══ Source extract
- Born: February 21, 1923 Mobile, Alabama
- Died: 14 October 1992 (aged 69) Moses H. Cone Memorial Hospital
- Education: Tuskegee University
- Known for: Joint first African-American woman Doctor of Veterinary Medicine First Black woman to serve in the North Carolina General Assembly

= Alfreda Johnson Webb =

American veterinarian

Alfreda Johnson Webb (born February 21, 1923, in Mobile, Alabama) was a professor of biology and a doctor of veterinary medicine. She was the first Black woman licensed to practice veterinary medicine in the United States.

==Early life and education==
Webb was born February 21, 1923, in Mobile, Alabama, to Cattie Lee Avant Johnson, and Bibb Garden Johnson. She earned a BS from Tuskegee Institute in 1943 and her Doctor of Veterinary Medicine (DVM) in 1949 from the Tuskegee Institute (now University) School of Veterinary Medicine. Webb was the first of two African American women to graduate from a school of veterinary medicine in the United States in 1949. She then took Faculty Study Leave from Tuskegee to earn a master's degree (M.S. in anatomy) from Michigan State University in 1950.

==Professional veterinary positions==
She began her career as an instructor in anatomy at Tuskegee in 1950 and remained there until 1959 rising to the rank of associate professor. She then moved to Greensboro, North Carolina, and became a professor of biology at North Carolina Agricultural & Technical State University (NC A&T) from 1959 to 1978 and professor/coordinator of Laboratory Animal Science from 1977 until her retirement. Her research areas included histology, cytology, and embryology.

During her time at NC A&T in the late 1970s, Webb served on the planning committee for the school of veterinary medicine for North Carolina which was founded at North Carolina State University in 1981.

==Political and government positions==
Webb served in several positions in the Democratic Party in North Carolina. Webb was the first African-American woman in the North Carolina General Assembly in 1972 after her appointment in 1971 by Governor Robert W. Scott. She lost a bid for a full term in the Assembly in 1972. In the Who's Who in American Politics (17th ed, 1999) she is listed as Member at Large, Democratic National Committee, North Carolina on which she served from 1972 to 1980. Formerly she served as Chairman of Minority Affairs for the North Carolina State Democratic Executive Committee, delegate to the Democratic National Convention in 1976, and president of Democratic Women of North Carolina. She also served on the North Carolina Council on Sickle Cell Syndrome. and the Board of the NC Center for Public Policy Research. She retired from the position of state minority representative in 1978 to run for the state House in Guilford County.

The General Assembly of North Carolina ratified a Senate joint resolution on March 4, 2013, to honor the life and memory of Webb and other African American legislators.

==Family life==
Alfreda Webb was married to agronomist Dr. Burleigh Webb and they had three children, two sons and one daughter. She died at Moses Cone Memorial Hospital after a battle with breast cancer on October 14, 1992.

==Honors and awards==
In 1949, Webb became the first black member of the Women's Veterinary Association. Webb was a member of the American Association of Veterinary Anatomists, Sigma Xi, the Hayes-Taylor YMCA, and the Gamma Sigma Delta Honorary Society. She received the Alpha Kappa Alpha Award for Political Excellence and the Distinguished Alumni Award from Tuskegee University in 1972. She was inducted into the NC A&T Agriculture Hall of Fame in 1999.

In 2016, the North Carolina State College of Veterinary Medicine established a $50,000 endowed Dr. Alfreda Johnson Webb Scholarship Award to cover educational expenses for two students from under-represented groups. The endowment was established by gifts from the North Carolina Minority Veterinarians Association and matched funds from the R.B. Terry Charitable Foundation.

The North Carolina State College of Veterinary Medicine, which sorts its faculty, staff, and students into four houses to support college well-being, has a house named after Webb. House Webb has a dog on its crest to emphasize Webb's commitment to companion and lab animals and has the motto fairness, equity, and justice.
════
══ Records provided
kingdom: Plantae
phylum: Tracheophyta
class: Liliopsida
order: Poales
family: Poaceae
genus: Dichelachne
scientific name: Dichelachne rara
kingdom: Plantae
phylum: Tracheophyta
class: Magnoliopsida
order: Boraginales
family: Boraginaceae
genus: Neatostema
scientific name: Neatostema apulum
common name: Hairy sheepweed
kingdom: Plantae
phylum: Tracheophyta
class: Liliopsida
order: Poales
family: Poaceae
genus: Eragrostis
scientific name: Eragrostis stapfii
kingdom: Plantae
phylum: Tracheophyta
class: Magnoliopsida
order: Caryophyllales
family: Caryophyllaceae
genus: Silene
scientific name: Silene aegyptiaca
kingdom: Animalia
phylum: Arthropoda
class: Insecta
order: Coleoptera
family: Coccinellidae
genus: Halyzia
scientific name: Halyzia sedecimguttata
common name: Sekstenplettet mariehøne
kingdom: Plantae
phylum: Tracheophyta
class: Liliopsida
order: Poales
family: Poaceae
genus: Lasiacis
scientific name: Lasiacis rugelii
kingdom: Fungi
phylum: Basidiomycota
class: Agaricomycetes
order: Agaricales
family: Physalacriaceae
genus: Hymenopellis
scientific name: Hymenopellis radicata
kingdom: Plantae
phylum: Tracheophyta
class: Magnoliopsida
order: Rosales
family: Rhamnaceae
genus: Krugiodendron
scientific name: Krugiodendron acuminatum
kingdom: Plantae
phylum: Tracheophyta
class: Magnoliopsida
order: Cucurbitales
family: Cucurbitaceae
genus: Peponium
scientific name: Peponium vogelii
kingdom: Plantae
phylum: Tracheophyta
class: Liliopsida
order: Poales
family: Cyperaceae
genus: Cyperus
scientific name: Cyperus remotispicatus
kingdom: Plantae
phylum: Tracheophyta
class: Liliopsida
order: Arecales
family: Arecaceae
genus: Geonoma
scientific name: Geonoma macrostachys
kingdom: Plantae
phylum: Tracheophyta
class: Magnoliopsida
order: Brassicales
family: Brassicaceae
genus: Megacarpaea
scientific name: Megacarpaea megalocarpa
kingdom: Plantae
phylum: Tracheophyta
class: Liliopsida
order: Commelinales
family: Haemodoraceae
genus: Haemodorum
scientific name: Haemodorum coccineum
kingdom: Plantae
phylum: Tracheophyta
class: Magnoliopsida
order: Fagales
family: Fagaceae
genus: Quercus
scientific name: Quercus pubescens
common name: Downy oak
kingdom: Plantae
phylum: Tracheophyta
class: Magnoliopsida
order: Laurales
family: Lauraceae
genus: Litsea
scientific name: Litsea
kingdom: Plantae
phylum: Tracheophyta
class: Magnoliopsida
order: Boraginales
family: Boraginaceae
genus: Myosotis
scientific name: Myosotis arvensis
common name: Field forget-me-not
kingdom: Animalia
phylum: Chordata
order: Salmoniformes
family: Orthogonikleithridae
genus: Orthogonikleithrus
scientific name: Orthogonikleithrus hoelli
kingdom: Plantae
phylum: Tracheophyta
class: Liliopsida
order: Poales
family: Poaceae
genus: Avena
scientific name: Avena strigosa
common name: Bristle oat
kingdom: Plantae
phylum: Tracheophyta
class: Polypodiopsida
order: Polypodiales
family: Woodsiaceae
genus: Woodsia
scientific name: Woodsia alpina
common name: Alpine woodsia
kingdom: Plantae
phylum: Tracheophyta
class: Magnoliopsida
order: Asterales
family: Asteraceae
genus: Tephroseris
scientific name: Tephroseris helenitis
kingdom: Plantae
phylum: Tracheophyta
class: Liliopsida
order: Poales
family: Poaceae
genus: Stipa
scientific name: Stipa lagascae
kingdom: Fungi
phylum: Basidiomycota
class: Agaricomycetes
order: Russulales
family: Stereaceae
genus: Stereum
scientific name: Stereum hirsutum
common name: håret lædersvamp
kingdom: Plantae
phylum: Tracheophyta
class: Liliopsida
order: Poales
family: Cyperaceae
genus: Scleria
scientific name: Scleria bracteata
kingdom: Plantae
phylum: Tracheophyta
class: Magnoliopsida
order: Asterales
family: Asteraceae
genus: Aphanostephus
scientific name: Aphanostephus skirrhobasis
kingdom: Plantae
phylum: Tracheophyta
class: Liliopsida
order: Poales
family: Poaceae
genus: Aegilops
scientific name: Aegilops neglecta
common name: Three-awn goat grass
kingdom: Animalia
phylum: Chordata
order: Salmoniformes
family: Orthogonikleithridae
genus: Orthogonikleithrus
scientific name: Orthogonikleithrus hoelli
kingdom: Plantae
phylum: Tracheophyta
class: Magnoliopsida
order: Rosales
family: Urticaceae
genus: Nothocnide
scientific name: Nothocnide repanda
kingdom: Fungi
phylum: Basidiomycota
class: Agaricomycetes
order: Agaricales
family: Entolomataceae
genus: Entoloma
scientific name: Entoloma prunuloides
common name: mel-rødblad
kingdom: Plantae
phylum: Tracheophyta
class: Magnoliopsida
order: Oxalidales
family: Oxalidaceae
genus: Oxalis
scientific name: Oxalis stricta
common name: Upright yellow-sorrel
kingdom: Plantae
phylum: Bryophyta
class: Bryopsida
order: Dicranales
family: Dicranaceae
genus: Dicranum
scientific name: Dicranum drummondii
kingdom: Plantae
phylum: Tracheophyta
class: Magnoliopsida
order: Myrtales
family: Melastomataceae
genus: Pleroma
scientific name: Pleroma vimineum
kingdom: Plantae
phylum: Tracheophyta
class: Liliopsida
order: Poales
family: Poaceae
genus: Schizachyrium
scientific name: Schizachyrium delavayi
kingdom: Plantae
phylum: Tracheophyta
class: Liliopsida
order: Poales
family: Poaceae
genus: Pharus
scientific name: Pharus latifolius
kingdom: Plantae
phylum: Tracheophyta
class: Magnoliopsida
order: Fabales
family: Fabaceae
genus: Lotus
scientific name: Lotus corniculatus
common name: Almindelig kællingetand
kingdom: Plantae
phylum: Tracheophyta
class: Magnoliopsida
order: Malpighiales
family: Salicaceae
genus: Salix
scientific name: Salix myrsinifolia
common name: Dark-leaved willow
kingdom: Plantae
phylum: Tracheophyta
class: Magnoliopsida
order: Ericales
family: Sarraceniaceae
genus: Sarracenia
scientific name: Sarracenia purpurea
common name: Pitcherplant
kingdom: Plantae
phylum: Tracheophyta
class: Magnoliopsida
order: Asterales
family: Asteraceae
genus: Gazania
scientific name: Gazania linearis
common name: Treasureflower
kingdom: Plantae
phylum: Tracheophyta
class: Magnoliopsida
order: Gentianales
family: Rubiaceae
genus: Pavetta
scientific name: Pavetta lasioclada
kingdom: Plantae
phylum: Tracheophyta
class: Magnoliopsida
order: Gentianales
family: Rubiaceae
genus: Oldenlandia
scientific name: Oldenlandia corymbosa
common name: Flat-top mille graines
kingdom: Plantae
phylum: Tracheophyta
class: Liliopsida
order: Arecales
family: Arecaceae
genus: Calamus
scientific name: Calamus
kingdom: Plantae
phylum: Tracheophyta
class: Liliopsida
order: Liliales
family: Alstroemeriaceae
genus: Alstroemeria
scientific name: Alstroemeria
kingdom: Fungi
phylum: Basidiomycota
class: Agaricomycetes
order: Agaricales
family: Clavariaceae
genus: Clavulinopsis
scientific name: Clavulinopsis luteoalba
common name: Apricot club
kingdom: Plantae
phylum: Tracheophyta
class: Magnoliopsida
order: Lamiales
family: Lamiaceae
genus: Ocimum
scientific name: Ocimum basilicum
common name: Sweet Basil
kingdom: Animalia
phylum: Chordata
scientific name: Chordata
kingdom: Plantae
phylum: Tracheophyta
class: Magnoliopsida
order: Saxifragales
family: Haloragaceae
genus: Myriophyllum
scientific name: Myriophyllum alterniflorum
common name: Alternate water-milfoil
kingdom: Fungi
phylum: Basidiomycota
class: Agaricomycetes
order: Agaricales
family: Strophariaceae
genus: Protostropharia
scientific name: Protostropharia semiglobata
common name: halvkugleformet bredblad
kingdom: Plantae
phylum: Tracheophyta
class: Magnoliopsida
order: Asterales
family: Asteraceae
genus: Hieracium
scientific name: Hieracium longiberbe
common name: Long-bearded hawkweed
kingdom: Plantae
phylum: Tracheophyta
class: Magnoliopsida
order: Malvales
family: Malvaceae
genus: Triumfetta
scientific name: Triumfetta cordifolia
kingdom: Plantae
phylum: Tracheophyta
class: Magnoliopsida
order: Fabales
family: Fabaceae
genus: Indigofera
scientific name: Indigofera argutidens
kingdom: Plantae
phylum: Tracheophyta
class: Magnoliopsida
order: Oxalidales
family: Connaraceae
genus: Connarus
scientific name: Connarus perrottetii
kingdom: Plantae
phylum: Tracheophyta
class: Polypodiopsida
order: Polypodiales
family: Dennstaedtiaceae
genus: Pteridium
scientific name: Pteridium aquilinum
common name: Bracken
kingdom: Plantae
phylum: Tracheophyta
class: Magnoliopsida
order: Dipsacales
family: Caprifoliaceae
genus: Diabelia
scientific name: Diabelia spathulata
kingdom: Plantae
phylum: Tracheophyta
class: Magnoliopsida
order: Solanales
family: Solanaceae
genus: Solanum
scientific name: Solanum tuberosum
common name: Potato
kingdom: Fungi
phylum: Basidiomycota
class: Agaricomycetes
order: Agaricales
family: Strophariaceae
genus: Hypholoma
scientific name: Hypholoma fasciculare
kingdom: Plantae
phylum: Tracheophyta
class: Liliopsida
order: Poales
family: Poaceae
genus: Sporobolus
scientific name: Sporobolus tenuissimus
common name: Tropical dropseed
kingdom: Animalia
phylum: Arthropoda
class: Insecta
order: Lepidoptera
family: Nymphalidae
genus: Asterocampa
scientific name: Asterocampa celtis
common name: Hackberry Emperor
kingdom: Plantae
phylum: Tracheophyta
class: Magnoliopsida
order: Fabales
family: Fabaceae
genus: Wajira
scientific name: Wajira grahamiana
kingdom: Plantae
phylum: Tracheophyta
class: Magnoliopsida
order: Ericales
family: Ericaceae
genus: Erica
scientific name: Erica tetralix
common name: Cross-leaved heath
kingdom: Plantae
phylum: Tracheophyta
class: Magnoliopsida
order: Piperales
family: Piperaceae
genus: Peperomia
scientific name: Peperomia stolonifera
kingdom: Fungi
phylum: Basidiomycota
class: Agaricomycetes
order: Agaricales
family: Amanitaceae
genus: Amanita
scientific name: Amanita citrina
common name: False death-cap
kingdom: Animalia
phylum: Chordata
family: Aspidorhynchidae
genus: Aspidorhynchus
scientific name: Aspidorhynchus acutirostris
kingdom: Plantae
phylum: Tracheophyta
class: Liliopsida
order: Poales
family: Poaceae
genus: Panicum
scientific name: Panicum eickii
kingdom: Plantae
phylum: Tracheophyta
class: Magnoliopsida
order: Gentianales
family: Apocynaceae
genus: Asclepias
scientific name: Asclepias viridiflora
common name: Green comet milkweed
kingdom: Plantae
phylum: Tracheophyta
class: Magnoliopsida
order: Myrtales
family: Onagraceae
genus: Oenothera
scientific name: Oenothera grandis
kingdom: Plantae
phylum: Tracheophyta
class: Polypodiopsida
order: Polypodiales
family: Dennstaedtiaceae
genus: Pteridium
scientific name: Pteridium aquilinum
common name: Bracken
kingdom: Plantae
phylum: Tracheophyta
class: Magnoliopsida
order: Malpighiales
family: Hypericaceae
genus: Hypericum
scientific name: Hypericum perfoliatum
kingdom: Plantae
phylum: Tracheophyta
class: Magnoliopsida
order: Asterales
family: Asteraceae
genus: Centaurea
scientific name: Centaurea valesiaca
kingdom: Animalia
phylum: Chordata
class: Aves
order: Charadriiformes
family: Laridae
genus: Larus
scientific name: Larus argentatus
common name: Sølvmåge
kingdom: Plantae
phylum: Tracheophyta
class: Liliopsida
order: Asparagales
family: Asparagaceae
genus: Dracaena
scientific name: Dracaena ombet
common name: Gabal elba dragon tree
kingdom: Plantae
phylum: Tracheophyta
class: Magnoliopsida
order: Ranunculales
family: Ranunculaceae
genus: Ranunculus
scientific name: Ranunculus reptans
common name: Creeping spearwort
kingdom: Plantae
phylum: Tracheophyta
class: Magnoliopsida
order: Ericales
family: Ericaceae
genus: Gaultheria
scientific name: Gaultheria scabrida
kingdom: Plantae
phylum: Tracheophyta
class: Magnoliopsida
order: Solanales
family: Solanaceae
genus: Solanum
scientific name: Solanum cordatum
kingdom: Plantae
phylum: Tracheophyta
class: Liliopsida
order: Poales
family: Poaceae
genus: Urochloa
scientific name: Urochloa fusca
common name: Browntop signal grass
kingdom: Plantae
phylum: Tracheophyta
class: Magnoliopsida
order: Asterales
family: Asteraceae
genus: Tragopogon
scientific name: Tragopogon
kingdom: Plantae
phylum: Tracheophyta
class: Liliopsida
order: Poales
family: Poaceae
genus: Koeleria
════
Complete the following:
**1.** Write out the stretch of the Webb biography from "In 2016, the" through "equity, and justice.".
**2.** According to the Webb biography, which governor appointed Webb to the North Carolina General Assembly in 1971?
**3.** Render this sentence from the Webb biography in Spanish: "Her research areas included histology, cytology, and embryology."
Work only from the Webb biography.

Solved problems:
**1.**
In 2016, the North Carolina State College of Veterinary Medicine established a $50,000 endowed Dr. Alfreda Johnson Webb Scholarship Award to cover educational expenses for two students from under-represented groups. The endowment was established by gifts from the North Carolina Minority Veterinarians Association and matched funds from the R.B. Terry Charitable Foundation.

The North Carolina State College of Veterinary Medicine, which sorts its faculty, staff, and students into four houses to support college well-being, has a house named after Webb. House Webb has a dog on its crest to emphasize Webb's commitment to companion and lab animals and has the motto fairness, equity, and justice.

**2.** Governor Robert W. Scott

**3.** Sus áreas de investigación incluían la histología, la citología y la embriología.